--- Instructions for the task ---
Copy, from the data below, each line that has the word "avocat".

--- Exercise inputs ---
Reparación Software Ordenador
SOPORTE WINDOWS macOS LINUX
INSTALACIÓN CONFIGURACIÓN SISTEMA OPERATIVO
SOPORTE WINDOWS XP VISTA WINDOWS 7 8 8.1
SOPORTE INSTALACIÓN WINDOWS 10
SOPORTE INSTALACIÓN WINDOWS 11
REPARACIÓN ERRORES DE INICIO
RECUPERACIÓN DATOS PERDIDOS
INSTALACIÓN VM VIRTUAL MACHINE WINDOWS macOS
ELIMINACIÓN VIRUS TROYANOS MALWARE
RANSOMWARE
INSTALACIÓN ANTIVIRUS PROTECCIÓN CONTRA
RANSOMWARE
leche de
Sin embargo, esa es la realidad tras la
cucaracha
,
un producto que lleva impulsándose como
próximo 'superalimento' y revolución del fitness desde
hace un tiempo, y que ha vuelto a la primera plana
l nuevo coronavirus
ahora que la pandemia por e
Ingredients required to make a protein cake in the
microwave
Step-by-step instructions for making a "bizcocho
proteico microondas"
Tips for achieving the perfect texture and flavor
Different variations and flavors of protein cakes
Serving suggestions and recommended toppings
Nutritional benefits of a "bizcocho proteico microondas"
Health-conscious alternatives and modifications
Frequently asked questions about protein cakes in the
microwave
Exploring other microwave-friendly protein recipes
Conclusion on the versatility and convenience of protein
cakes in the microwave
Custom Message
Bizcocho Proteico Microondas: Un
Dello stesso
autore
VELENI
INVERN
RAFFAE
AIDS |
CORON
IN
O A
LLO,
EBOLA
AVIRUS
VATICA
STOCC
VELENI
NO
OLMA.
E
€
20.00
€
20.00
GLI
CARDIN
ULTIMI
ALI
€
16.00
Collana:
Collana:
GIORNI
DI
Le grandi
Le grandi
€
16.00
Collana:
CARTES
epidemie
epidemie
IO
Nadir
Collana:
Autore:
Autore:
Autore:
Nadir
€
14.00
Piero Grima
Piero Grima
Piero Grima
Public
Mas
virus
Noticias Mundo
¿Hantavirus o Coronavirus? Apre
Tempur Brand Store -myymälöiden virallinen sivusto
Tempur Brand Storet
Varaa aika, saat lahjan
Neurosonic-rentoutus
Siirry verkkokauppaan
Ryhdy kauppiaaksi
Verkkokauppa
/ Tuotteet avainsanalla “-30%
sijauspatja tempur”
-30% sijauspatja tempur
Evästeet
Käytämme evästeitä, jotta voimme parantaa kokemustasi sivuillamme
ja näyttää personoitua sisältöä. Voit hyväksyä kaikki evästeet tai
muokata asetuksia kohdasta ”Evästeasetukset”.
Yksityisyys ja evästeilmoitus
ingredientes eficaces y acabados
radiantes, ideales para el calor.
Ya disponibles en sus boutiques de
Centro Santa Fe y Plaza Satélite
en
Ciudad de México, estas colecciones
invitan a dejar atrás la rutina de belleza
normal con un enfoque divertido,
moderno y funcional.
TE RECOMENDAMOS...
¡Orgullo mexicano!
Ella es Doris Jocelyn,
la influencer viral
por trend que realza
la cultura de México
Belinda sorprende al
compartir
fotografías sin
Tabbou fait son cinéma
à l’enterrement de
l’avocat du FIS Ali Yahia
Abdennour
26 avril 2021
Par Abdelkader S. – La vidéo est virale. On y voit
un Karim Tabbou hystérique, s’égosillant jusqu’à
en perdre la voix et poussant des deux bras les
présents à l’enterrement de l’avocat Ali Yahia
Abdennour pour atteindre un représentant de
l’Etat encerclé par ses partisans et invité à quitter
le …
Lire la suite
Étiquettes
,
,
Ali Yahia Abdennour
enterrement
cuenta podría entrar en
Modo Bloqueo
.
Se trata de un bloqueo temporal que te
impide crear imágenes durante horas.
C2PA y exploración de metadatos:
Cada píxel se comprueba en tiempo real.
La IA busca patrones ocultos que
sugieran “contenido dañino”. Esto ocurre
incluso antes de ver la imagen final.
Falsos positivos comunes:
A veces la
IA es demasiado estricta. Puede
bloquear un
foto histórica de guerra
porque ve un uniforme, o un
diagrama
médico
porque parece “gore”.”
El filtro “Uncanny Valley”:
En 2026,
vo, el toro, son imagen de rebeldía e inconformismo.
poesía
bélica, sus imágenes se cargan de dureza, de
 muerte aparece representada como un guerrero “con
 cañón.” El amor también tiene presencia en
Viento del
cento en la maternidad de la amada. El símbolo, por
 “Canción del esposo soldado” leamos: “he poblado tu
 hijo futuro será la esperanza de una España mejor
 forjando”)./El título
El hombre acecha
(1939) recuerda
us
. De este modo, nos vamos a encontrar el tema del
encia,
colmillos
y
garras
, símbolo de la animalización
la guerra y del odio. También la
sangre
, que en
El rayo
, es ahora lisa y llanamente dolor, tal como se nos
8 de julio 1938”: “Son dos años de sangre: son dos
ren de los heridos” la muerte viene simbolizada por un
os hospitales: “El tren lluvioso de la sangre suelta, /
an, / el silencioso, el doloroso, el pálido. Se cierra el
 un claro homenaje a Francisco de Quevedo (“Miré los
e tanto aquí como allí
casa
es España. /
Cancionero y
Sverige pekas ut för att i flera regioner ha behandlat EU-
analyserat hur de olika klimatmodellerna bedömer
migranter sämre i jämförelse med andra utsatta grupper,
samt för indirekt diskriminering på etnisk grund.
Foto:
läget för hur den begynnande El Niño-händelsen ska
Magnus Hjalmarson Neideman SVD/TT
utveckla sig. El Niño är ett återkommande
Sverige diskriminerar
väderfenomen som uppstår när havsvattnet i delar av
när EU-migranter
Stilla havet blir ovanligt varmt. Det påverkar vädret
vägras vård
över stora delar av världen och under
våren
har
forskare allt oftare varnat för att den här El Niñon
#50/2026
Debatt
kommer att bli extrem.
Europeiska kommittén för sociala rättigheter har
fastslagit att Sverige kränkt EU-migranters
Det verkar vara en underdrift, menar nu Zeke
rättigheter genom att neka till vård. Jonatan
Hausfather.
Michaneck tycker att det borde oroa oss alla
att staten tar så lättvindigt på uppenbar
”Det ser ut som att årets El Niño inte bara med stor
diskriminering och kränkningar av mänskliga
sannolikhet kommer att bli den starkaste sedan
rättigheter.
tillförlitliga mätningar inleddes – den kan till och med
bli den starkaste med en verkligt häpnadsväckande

--- Exercise solution ---
l’avocat du FIS Ali Yahia
présents à l’enterrement de l’avocat Ali Yahia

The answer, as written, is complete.